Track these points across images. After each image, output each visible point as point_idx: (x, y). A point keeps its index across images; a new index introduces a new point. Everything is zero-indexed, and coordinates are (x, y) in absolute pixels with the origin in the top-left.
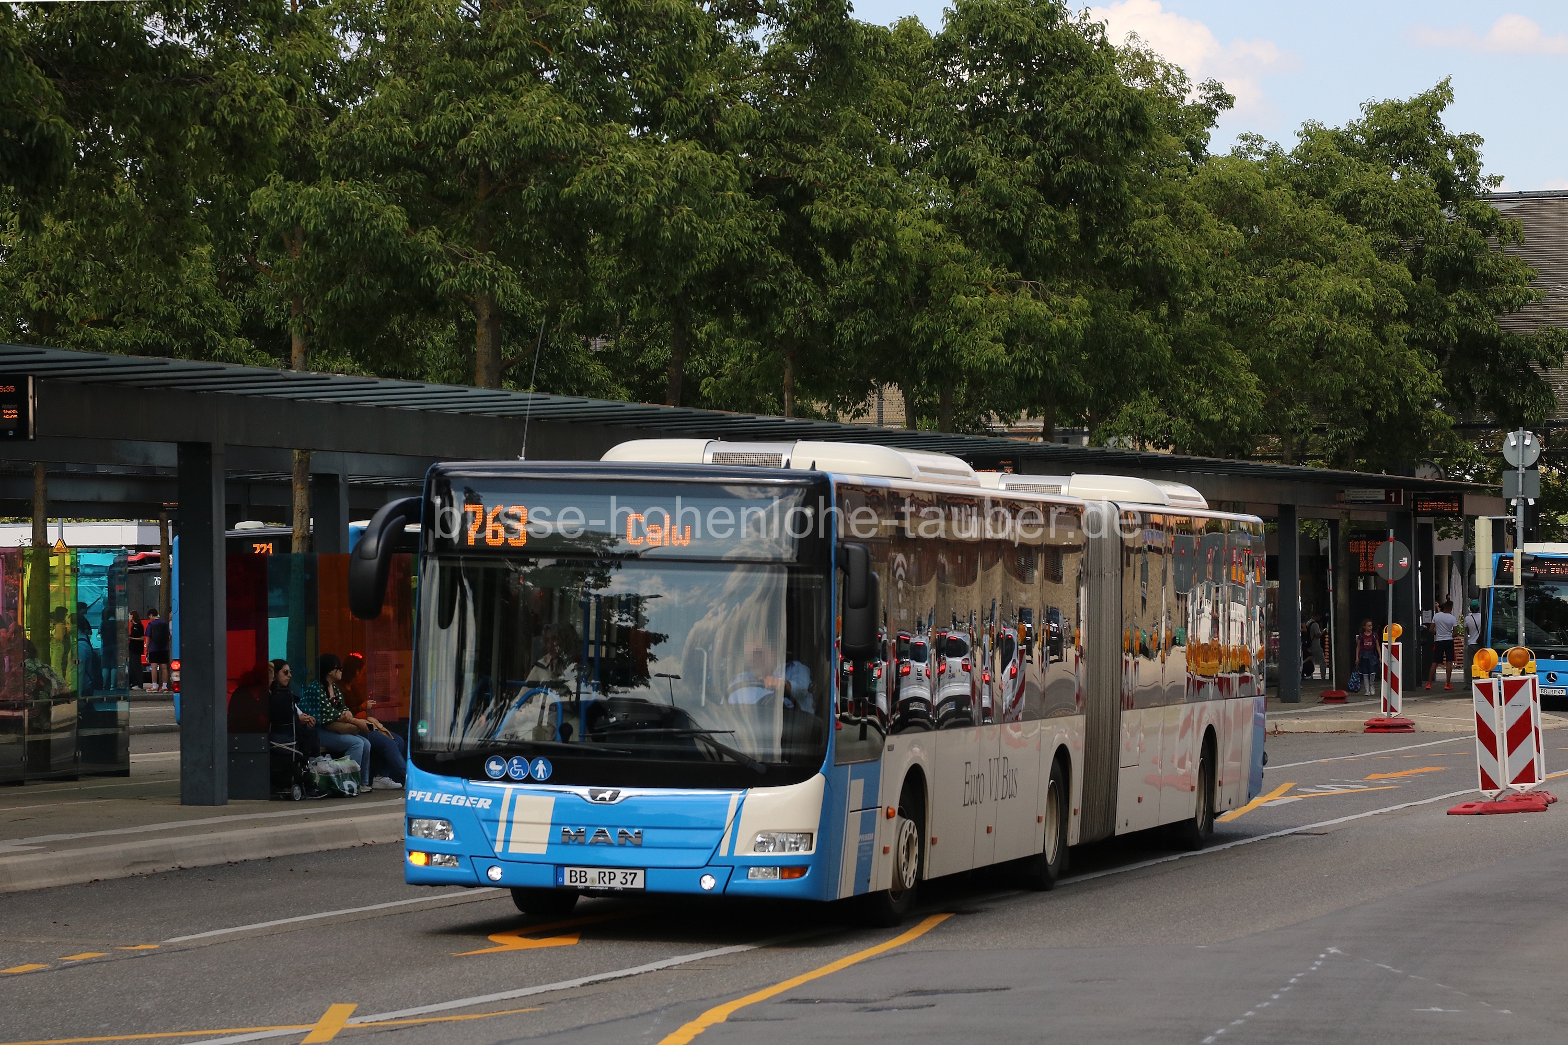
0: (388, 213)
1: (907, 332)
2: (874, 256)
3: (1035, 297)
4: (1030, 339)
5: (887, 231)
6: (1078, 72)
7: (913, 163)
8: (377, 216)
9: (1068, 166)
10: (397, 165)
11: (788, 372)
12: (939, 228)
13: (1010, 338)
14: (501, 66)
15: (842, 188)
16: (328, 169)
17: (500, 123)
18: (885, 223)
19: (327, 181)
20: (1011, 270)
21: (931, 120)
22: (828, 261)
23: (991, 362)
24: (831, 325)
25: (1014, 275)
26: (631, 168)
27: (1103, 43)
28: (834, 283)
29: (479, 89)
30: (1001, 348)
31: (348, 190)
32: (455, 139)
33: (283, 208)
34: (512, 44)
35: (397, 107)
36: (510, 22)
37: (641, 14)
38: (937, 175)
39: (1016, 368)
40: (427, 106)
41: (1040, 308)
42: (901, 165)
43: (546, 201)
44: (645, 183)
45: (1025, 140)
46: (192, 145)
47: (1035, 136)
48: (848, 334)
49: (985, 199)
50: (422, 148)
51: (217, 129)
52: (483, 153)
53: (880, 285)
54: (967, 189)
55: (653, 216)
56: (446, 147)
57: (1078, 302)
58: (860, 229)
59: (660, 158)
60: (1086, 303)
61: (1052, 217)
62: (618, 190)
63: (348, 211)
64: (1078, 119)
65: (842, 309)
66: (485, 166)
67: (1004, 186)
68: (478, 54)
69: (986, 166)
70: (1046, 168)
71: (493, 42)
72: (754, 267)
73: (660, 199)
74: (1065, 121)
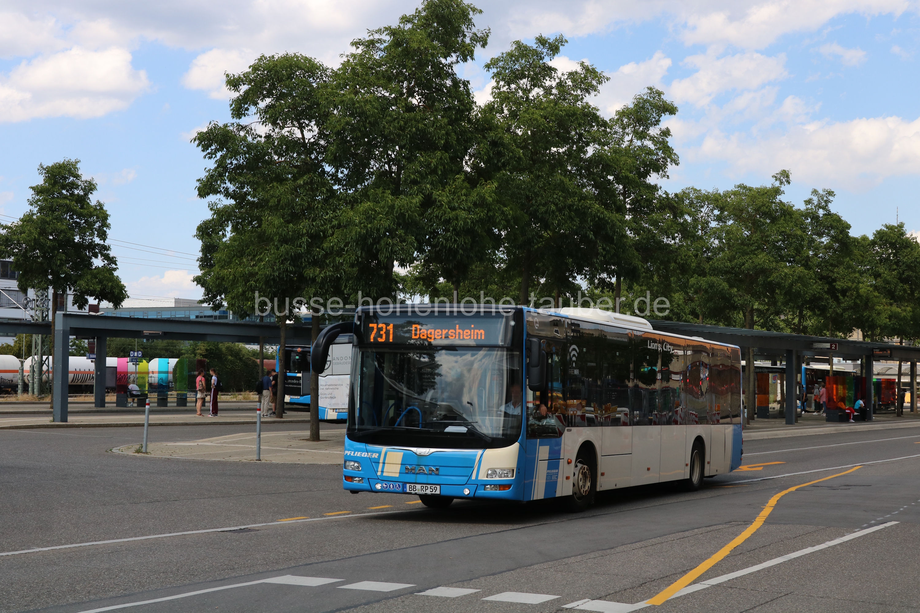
0: (724, 284)
1: (862, 316)
2: (853, 296)
3: (897, 307)
4: (896, 318)
5: (857, 289)
6: (909, 249)
7: (865, 272)
8: (720, 285)
9: (906, 273)
10: (726, 273)
11: (830, 325)
12: (871, 289)
13: (890, 317)
14: (754, 248)
15: (844, 279)
16: (709, 273)
17: (753, 262)
18: (856, 287)
19: (708, 276)
20: (891, 300)
21: (869, 261)
22: (841, 297)
23: (885, 324)
24: (842, 314)
25: (891, 301)
26: (786, 274)
27: (916, 242)
28: (843, 303)
29: (747, 254)
30: (888, 320)
31: (714, 279)
32: (741, 266)
33: (697, 283)
34: (756, 242)
35: (726, 258)
36: (756, 237)
37: (790, 235)
38: (870, 275)
39: (892, 325)
40: (734, 258)
41: (899, 310)
42: (861, 273)
43: (764, 282)
44: (789, 278)
45: (895, 267)
46: (671, 268)
47: (897, 265)
48: (847, 316)
49: (884, 281)
50: (733, 268)
51: (678, 264)
52: (748, 270)
53: (855, 303)
54: (879, 279)
55: (791, 285)
56: (739, 268)
57: (909, 309)
58: (849, 289)
59: (794, 271)
60: (911, 309)
61: (902, 286)
62: (782, 279)
63: (713, 284)
64: (909, 261)
65: (845, 310)
66: (748, 273)
67: (888, 278)
68: (748, 245)
69: (884, 273)
70: (900, 274)
71: (752, 242)
72: (821, 299)
73: (793, 281)
74: (906, 262)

****************

Task description:
Would you set down each line of the listing above exactly, apart from the pictures?

Response to the task:
Track these points across images. After each image, output each visible point as point_idx: (x, y). A point keeps its index across images; a new index introduces a new point. Everything is zero-indexed, and coordinates are (x, y) in absolute pixels with the origin in the top-left.
0: (388, 213)
1: (907, 332)
2: (874, 256)
3: (1035, 297)
4: (1030, 339)
5: (887, 231)
6: (1078, 72)
7: (913, 163)
8: (377, 216)
9: (1068, 166)
10: (397, 165)
11: (788, 372)
12: (939, 228)
13: (1010, 338)
14: (501, 66)
15: (842, 188)
16: (328, 169)
17: (500, 123)
18: (885, 223)
19: (327, 181)
20: (1011, 270)
21: (931, 120)
22: (828, 261)
23: (991, 362)
24: (831, 325)
25: (1014, 275)
26: (631, 168)
27: (1103, 43)
28: (834, 283)
29: (479, 89)
30: (1001, 348)
31: (348, 190)
32: (455, 139)
33: (283, 208)
34: (512, 44)
35: (397, 107)
36: (510, 22)
37: (641, 14)
38: (937, 175)
39: (1016, 368)
40: (427, 106)
41: (1040, 308)
42: (901, 165)
43: (546, 201)
44: (645, 183)
45: (1025, 140)
46: (192, 145)
47: (1035, 136)
48: (848, 334)
49: (985, 199)
50: (422, 148)
51: (217, 129)
52: (483, 153)
53: (880, 285)
54: (967, 189)
55: (653, 216)
56: (446, 147)
57: (1078, 302)
58: (860, 229)
59: (660, 158)
60: (1086, 303)
61: (1052, 217)
62: (618, 190)
63: (348, 211)
64: (1078, 119)
65: (842, 309)
66: (485, 166)
67: (1004, 186)
68: (478, 54)
69: (986, 166)
70: (1046, 168)
71: (493, 42)
72: (754, 267)
73: (660, 199)
74: (1065, 121)
0: (724, 284)
1: (862, 316)
2: (853, 296)
3: (897, 307)
4: (896, 318)
5: (857, 289)
6: (909, 249)
7: (865, 272)
8: (720, 285)
9: (906, 273)
10: (726, 273)
11: (830, 325)
12: (871, 289)
13: (890, 317)
14: (754, 248)
15: (844, 279)
16: (709, 273)
17: (753, 262)
18: (856, 287)
19: (708, 276)
20: (891, 300)
21: (869, 261)
22: (841, 297)
23: (885, 324)
24: (842, 314)
25: (891, 301)
26: (786, 274)
27: (916, 242)
28: (843, 303)
29: (747, 254)
30: (888, 320)
31: (714, 279)
32: (741, 266)
33: (697, 283)
34: (756, 242)
35: (726, 258)
36: (756, 237)
37: (790, 235)
38: (870, 275)
39: (892, 325)
40: (734, 258)
41: (899, 310)
42: (861, 273)
43: (764, 282)
44: (789, 278)
45: (895, 267)
46: (671, 268)
47: (897, 265)
48: (847, 316)
49: (884, 281)
50: (733, 268)
51: (678, 264)
52: (748, 270)
53: (855, 303)
54: (879, 279)
55: (791, 285)
56: (739, 268)
57: (909, 309)
58: (849, 289)
59: (794, 271)
60: (911, 309)
61: (902, 286)
62: (782, 279)
63: (713, 284)
64: (909, 261)
65: (845, 310)
66: (748, 273)
67: (888, 278)
68: (748, 245)
69: (884, 273)
70: (900, 274)
71: (752, 242)
72: (821, 299)
73: (793, 281)
74: (906, 262)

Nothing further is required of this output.